# PROMPT:
Using the listing below, select the lines with the word "your" and copy them.

# MATERIALS PROVIDED:
○ ○ ○ ○ ○

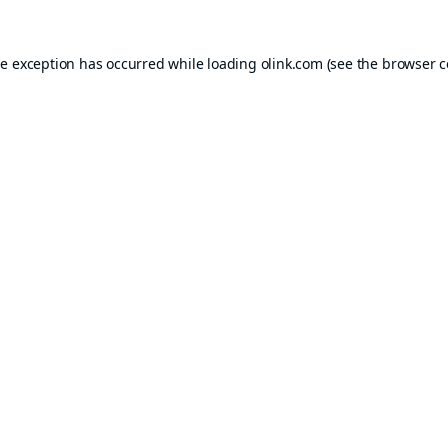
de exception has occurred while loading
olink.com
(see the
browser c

○ ○ ○ ○ ○

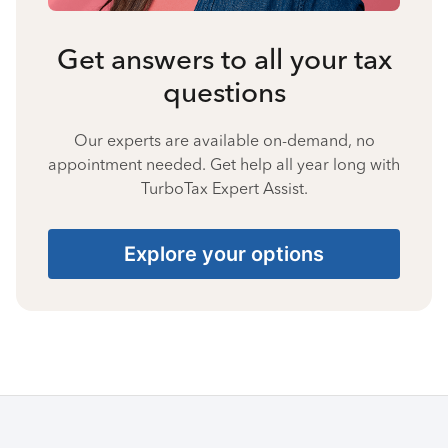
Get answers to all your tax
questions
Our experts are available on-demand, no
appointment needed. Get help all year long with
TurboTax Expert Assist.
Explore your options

○ ○ ○ ○ ○

# TASK SOLUTION:
Get answers to all your tax
Explore your options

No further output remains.